• **TASK ITEM**
Reproduce verbatim the stretch of the material below from its first line through the line containing "passen? Dann buchen Sie einen", with both of those lines included.

• **DATA**

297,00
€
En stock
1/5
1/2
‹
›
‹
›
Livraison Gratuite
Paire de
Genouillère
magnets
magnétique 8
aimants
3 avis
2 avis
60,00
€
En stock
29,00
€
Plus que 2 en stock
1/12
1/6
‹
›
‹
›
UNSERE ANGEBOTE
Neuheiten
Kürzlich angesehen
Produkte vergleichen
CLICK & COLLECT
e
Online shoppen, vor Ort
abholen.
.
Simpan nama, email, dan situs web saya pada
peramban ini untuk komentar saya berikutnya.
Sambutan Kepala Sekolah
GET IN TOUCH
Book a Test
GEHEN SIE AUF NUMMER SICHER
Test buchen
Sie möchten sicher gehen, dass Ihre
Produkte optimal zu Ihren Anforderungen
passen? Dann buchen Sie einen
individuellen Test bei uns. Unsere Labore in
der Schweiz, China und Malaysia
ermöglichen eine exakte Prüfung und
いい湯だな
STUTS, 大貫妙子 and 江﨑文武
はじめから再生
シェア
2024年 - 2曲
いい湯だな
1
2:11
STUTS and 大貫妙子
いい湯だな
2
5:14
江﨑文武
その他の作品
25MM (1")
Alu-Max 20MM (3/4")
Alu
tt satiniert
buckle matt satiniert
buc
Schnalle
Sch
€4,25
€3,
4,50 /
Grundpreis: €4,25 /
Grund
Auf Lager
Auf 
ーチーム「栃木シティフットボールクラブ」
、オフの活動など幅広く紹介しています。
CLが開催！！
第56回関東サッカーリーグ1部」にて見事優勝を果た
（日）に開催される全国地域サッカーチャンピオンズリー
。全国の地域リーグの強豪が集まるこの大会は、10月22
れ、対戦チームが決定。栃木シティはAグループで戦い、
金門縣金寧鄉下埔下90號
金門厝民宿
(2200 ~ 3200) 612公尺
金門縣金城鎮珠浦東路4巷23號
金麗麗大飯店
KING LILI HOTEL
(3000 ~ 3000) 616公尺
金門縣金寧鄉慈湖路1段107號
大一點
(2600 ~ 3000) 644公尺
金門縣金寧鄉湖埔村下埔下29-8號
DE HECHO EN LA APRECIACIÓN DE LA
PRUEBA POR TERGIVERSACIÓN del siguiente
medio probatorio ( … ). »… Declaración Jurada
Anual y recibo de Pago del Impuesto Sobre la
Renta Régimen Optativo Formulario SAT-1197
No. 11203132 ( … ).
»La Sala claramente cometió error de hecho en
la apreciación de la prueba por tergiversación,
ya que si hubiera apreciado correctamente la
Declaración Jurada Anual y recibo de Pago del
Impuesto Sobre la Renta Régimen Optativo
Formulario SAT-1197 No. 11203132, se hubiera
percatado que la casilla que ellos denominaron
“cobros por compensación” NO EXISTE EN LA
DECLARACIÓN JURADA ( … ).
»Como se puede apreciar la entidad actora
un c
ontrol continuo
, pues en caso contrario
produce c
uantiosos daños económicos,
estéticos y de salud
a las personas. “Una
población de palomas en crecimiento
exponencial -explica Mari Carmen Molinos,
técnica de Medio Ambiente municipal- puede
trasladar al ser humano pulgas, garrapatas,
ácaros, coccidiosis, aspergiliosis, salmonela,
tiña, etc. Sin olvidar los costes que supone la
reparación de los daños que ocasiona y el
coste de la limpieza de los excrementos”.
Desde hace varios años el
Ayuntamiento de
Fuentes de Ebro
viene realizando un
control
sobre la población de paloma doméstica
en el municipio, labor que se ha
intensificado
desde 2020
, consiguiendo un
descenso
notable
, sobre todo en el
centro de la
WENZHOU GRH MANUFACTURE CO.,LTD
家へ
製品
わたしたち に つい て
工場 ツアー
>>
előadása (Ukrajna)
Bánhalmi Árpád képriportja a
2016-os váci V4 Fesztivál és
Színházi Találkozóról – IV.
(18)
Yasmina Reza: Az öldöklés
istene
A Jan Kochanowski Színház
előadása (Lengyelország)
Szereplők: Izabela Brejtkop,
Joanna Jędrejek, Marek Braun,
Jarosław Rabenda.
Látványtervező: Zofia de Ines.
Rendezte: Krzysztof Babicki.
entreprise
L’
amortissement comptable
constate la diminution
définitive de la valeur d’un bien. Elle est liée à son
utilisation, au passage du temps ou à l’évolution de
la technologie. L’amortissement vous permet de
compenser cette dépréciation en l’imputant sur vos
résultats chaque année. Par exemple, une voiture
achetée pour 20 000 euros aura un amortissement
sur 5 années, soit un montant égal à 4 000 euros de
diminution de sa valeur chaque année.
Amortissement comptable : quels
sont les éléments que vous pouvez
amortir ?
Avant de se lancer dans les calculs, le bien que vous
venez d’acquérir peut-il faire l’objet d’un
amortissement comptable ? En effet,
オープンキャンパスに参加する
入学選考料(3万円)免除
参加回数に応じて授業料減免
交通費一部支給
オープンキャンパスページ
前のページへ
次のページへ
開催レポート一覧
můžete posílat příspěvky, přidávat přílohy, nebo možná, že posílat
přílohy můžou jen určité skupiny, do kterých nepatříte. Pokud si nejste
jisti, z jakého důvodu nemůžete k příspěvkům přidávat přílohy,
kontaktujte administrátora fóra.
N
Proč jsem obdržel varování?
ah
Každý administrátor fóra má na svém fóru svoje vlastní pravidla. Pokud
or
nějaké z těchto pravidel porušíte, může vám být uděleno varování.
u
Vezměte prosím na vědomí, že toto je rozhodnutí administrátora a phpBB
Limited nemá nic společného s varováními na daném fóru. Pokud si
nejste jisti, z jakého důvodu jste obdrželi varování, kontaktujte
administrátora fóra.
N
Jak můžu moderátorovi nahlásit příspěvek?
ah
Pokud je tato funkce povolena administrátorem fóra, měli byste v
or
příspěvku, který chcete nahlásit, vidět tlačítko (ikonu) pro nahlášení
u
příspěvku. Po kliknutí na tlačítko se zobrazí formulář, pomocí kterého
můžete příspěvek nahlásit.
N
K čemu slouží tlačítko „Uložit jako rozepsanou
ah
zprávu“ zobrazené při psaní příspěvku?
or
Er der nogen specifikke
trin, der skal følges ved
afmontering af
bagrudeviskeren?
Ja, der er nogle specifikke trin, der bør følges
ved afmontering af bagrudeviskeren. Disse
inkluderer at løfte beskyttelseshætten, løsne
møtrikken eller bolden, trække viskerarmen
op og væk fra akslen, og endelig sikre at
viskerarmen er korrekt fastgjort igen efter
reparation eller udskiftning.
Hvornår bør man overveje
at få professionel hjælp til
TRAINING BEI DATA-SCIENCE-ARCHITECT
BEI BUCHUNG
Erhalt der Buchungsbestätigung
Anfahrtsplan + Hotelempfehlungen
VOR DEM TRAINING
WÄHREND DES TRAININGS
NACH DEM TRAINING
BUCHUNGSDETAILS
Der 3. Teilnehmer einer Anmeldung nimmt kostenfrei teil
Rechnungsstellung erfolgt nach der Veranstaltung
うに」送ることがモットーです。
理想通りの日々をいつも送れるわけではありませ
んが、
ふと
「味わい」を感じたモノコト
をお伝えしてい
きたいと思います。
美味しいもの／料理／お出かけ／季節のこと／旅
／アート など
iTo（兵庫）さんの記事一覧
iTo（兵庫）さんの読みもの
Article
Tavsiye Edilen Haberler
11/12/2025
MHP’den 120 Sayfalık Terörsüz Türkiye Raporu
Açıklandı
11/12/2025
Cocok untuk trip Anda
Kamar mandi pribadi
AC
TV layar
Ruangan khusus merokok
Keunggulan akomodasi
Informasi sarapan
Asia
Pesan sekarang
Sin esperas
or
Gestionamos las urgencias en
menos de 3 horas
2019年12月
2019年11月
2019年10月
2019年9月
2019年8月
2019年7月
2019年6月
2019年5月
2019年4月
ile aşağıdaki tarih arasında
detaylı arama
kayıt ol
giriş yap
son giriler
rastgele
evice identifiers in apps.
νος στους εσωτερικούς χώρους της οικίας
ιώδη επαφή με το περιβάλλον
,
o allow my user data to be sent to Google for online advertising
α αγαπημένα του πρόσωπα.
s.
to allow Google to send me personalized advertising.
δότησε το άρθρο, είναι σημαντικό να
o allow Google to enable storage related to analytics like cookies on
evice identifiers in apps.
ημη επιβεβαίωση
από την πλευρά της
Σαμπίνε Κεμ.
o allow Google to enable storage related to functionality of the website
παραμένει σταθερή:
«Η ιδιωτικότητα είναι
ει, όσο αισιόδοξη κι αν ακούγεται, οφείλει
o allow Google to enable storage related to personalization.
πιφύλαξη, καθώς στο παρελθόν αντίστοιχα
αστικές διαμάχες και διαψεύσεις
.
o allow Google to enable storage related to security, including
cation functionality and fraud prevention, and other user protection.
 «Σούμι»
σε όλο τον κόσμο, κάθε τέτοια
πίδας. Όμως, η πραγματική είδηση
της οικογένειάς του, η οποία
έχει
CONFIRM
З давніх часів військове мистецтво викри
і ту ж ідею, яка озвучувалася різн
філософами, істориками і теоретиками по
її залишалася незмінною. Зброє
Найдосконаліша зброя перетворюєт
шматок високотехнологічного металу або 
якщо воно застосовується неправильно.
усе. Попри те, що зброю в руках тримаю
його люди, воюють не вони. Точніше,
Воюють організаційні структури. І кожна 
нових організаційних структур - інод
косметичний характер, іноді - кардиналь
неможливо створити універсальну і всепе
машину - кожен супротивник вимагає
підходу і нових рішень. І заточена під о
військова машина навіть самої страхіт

• **EXERCISE OUTPUT**
297,00
€
En stock
1/5
1/2
‹
›
‹
›
Livraison Gratuite
Paire de
Genouillère
magnets
magnétique 8
aimants
3 avis
2 avis
60,00
€
En stock
29,00
€
Plus que 2 en stock
1/12
1/6
‹
›
‹
›
UNSERE ANGEBOTE
Neuheiten
Kürzlich angesehen
Produkte vergleichen
CLICK & COLLECT
e
Online shoppen, vor Ort
abholen.
.
Simpan nama, email, dan situs web saya pada
peramban ini untuk komentar saya berikutnya.
Sambutan Kepala Sekolah
GET IN TOUCH
Book a Test
GEHEN SIE AUF NUMMER SICHER
Test buchen
Sie möchten sicher gehen, dass Ihre
Produkte optimal zu Ihren Anforderungen
passen? Dann buchen Sie einen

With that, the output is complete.